Menurut Budi, meski krisis energi yang melanda berbagai negara di dunia dapat menjadi sentimen negatif bagi pemulihan ekonomi Indonesia, tapi di sisi lain hal itu memberikan peluang besar bagi Indonesia terutama dari sisi penerimaan negara.

"Sebagaimana tergambar dari Penerimaan Negara Bukan Pajak (PNBP) yang mayoritas dikontribusi oleh pendapatan komoditas, hingga Agustus 2021 saja telah mencapai 93,1 persen dari target yang ditetapkan di APBN. Jika kita dapat memaksimalkan komoditas unggulan kita yang saat ini harganya rally, bukan tidak mungkin pada akhir tahun PNBP kita akan melebihi target Pemerintah. Tentu ini adalah peluang besar yang dapat kita maksimalkan," ujar Budi dalam keterangan di Jakarta, Senin.

Baca juga: BI: Harga komoditas tetap terkendali pada minggu ketiga September

Seperti data yang dihimpun dari Bloomberg, hingga 3 Oktober 2021, harga beberapa komoditas unggulan Indonesia terus menunjukkan tren naik. Secara year to date (ytd), harga batubara telah naik 180,4 persen, timah tumbuh 130 persen, CPO naik 11,4 persen dan nikel naik 31,6 persen.

Jika tren kenaikan harga komoditas berlanjut hingga akhir tahun, serta pemerintah dapat mengoptimalisasi peluang tersebut, bukan tidak mungkin pendapatan negara secara umum di akhir tahun akan mendekati 100 persen bahkan melebihi target yang telah ditetapkan.

> [Petunjuk Latihan]: Kutip ulang seluruh teks di atas tentang peluang penerimaan negara dari kenaikan harga komoditas, tanpa mengubah satu kata pun.

(Data pemahaman grafik)
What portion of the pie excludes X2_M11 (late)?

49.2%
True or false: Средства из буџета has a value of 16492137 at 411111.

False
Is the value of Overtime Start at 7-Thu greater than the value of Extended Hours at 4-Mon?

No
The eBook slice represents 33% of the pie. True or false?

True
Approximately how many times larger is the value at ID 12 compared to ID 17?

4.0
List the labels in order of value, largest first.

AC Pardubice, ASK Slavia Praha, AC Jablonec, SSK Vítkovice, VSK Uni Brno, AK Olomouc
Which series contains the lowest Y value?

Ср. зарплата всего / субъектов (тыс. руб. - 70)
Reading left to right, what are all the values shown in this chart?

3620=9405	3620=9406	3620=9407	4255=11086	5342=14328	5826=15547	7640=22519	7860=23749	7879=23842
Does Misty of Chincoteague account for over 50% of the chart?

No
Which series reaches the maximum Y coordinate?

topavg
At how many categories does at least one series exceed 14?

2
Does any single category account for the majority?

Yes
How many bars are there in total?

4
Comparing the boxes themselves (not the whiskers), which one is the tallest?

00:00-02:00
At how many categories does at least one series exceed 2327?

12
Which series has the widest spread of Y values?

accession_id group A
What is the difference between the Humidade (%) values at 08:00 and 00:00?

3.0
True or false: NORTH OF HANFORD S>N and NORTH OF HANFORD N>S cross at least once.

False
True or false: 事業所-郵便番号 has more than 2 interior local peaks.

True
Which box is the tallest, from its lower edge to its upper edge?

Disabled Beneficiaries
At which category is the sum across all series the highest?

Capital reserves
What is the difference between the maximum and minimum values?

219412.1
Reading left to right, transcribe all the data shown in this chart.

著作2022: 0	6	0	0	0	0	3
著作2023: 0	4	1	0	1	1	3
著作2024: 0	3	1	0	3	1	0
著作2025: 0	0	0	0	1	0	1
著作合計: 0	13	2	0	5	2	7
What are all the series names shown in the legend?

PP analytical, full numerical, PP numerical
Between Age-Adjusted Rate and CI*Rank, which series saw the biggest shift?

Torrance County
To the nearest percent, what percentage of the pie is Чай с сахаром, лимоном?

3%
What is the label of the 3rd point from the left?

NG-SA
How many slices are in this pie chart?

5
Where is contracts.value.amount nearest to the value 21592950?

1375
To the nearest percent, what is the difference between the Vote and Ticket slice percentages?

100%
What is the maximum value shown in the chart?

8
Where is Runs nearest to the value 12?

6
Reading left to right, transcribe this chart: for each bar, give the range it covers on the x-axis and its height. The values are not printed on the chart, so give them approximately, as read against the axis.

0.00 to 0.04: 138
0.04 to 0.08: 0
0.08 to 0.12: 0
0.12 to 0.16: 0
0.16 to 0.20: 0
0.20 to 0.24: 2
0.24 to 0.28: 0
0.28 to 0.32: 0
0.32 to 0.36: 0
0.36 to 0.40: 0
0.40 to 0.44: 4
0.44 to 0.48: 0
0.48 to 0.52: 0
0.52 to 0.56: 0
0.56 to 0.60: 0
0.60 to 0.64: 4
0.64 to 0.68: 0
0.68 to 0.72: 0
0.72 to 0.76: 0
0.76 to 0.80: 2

> [Hasil Tugas]:
Menurut Budi, meski krisis energi yang melanda berbagai negara di dunia dapat menjadi sentimen negatif bagi pemulihan ekonomi Indonesia, tapi di sisi lain hal itu memberikan peluang besar bagi Indonesia terutama dari sisi penerimaan negara.

"Sebagaimana tergambar dari Penerimaan Negara Bukan Pajak (PNBP) yang mayoritas dikontribusi oleh pendapatan komoditas, hingga Agustus 2021 saja telah mencapai 93,1 persen dari target yang ditetapkan di APBN. Jika kita dapat memaksimalkan komoditas unggulan kita yang saat ini harganya rally, bukan tidak mungkin pada akhir tahun PNBP kita akan melebihi target Pemerintah. Tentu ini adalah peluang besar yang dapat kita maksimalkan," ujar Budi dalam keterangan di Jakarta, Senin.

Baca juga: BI: Harga komoditas tetap terkendali pada minggu ketiga September

Seperti data yang dihimpun dari Bloomberg, hingga 3 Oktober 2021, harga beberapa komoditas unggulan Indonesia terus menunjukkan tren naik. Secara year to date (ytd), harga batubara telah naik 180,4 persen, timah tumbuh 130 persen, CPO naik 11,4 persen dan nikel naik 31,6 persen.

Jika tren kenaikan harga komoditas berlanjut hingga akhir tahun, serta pemerintah dapat mengoptimalisasi peluang tersebut, bukan tidak mungkin pendapatan negara secara umum di akhir tahun akan mendekati 100 persen bahkan melebihi target yang telah ditetapkan.